Hudelson Matthew G, Jones Jeffrey P
Department of Mathematics, Washington State University, P.O. Box 643113, Pullman, 99164-3113, USA.
J Med Chem. 2006 Jul 13;49(14):4367-73. doi: 10.1021/jm0601553.
A new method, called line-walking recursive partitioning (LWRP), for partitioning diverse structures on the basis of chemical properties that uses only nine descriptors of the shape, polarizability, and charge of the molecule is described. We use a training set of over 600 compounds and a validation set of 100 compounds for the cytochrome P450 enzymes 2C9, 2D6, and 3A4. The LWRP algorithm itself incorporates elements from support vector machines (SVMs) and recursive partitioning, while circumventing the need for the linear or quadratic programming methods required in SVMs. We compare LWRP with a many-descriptor SVM model, using the same dataset as that described in the literature.(1) The line-walking method, using nine descriptors, predicted the validation set with about 84-90% accuracy, a success rate comparable to that of the SVM method. Furthermore, line-walking was able to find errors in the assignment of inhibitor values within the validation set for the 2C9 inhibitors. When these errors are corrected, the model predicts with an even higher level of accuracy. Although this method has been applied to P450 enzymes, it should be of general use in partitioning molecules on the basis of function.

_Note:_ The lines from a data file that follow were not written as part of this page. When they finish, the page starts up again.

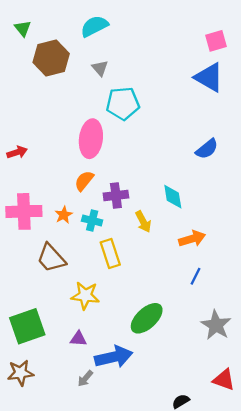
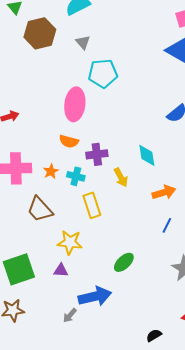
orange semicircle: (84, 181) -> (69, 141), turned -114
green ellipse: (147, 318) -> (124, 262), size x0.7
purple triangle: (78, 339) -> (61, 270), moved

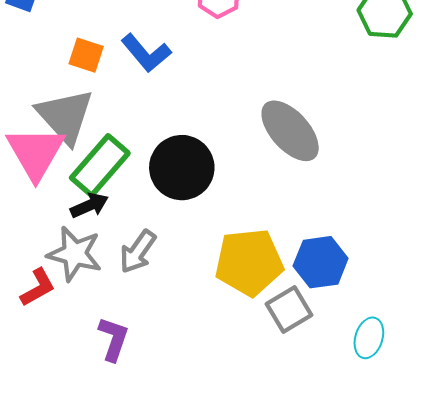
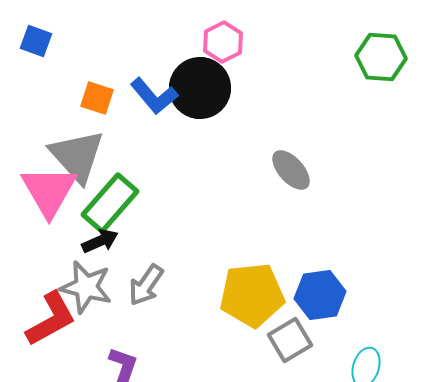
gray ellipse: (290, 131) -> (291, 170), size x0.7
black circle: (182, 168) -> (200, 88), moved
red L-shape: (38, 287) -> (51, 319), size x1.5

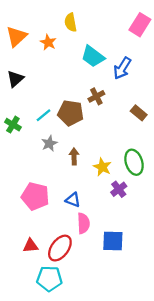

描述了一种新方法,称为行线递归划分(LWRP),用于基于化学性质对不同结构进行划分,该方法仅使用分子的形状、极化率和电荷的九个描述符。我们使用了一个包含600多种化合物的训练集和一个包含100种化合物的验证集,用于细胞色素P450酶2C9、2D6和3A4。LWRP算法本身融合了支持向量机(SVM)和递归划分的元素,同时避免了SVM中所需的线性或二次规划方法。我们使用与文献中描述的相同数据集,将LWRP与多描述符SVM模型进行比较。(1) 使用九个描述符的行线方法对验证集的预测准确率约为84 - 90%,成功率与SVM方法相当。此外,行线方法能够在2C9抑制剂的验证集内发现抑制剂值分配中的错误。当这些错误得到纠正时,模型的预测准确率会更高。尽管该方法已应用于P450酶,但它在基于功能对分子进行划分方面应具有普遍用途。